Kubra Chohan
09 Mei 2018•Update: 09 Mei 2018
Kubra Chohan
ANKARA
Kementerian Luar Negeri Turki pada Selasa mengatakan keputusan AS untuk secara sepihak menarik diri dari perjanjian nuklir Iran adalah "langkah yang disesalkan".
"Turki selalu bersikeras mengenai isu-isu program nuklir Iran yang harus diselesaikan melalui jalur diplomasi dan negosiasi," kata kementerian itu dalam sebuah pernyataan di situsnya.
“Rencana Aksi Bersama Komprehensif (JCPOA) yang disetujui pada 2015 merupakan langkah penting yang diambil untuk mencegah proliferasi.
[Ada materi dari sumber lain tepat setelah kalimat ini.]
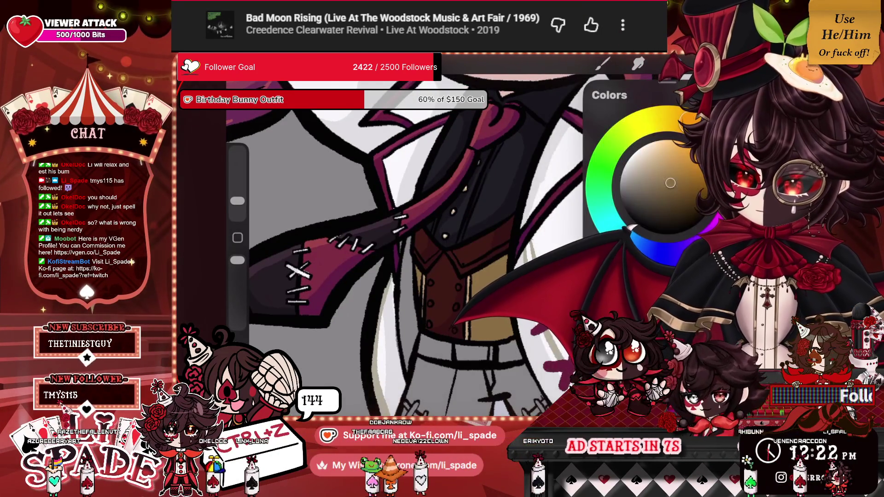
drag(237, 201, 237, 206)
click(677, 189)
Rencana tersebut menunjukkan bahkan hal yang tersulit pun bisa diselesaikan melalui negosiasi. ”
Kementerian itu mengatakan kepatuhan Iran terhadap kesepakatan itu dipastikan melalui laporan berkala dari Badan Energi Atom Internasional (IAEA).
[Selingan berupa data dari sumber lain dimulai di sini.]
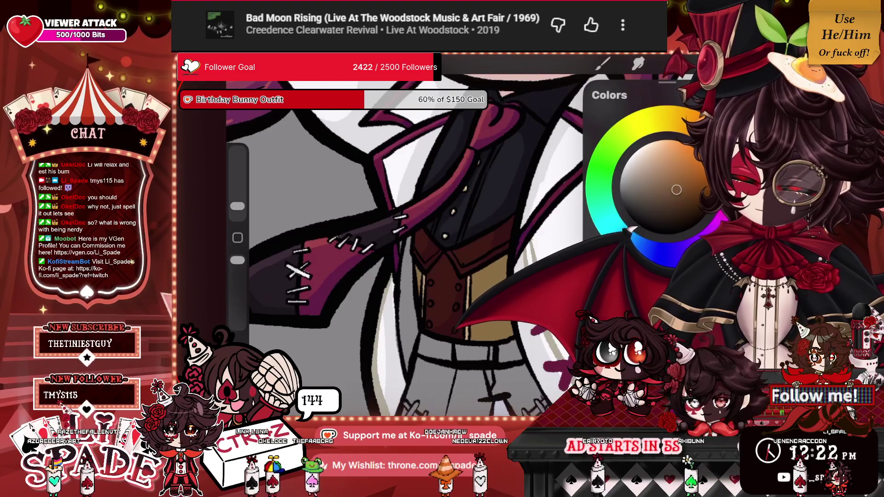
key(b)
"Dengan demikian, kami sangat menyesal AS memutuskan untuk mundur dari kesepakatan itu.
"JCPOA harus dilindungi dan terus diterapkan dengan transparansi penuh, tanpa gangguan dan di bawah kendali IAEA," tambahnya.
Menteri Urusan Uni Eropa Omer Celik menuliskan di Twitter: "Sayangnya, keputusan AS bisa membuka kesempatan untuk perkembangan yang sangat buruk."
"Meskipun tidak ada bukti Iran melanggar perjanjian itu, AS mengambil keputusan ini yang sangat berlawanan dengan sekutu-sekutunya," kata Celik.
"Kami berada dalam masa dimana sangat dibutuhkan negosiasi," lanjutnya.
Dengan tekanan dari sekutu Eropa terdekat AS, Presiden Donald Trump pada hari Selasa menarik Amerika Serikat keluar dari perjanjian nuklir penting bahwa kekuatan dunia terjadi pada tahun 2015 dengan Iran.
Presiden Donald Trump menarik AS dari partisipasinya dalam perjanjian nuklir terkemuka dengan Iran yang kemudian dilanda kekuatan dunia pada tahun 2015.
Trump memilih untuk tidak memperpanjang sanksi ringan di Iran menjelang tenggat waktu 12 Mei, dan malah bersumpah untuk memaksakan kembali hukuman ekonomi terkait nuklir.
Perjanjian nuklir 2015 menempatkan pembatasan yang belum pernah terjadi sebelumnya pada program nuklir Iran dengan imbalan miliaran dolar dalam bentuk bantuan dari sanksi internasional. Tetapi Trump secara konsisten mencercanya sejak dia memulai usahanya untuk duduk sebagai Presiden Amerika. Dia berulang kali menuding itu sebagai "kesepakatan terburuk" yang pernah ada.
Semua mitra negosiasi AS - Inggris, Prancis, Jerman, Rusia, Cina, dan UE - telah setuju bahwa mempertahankan kesepakatan itu adalah cara terbaik untuk menguasai program nuklir Iran.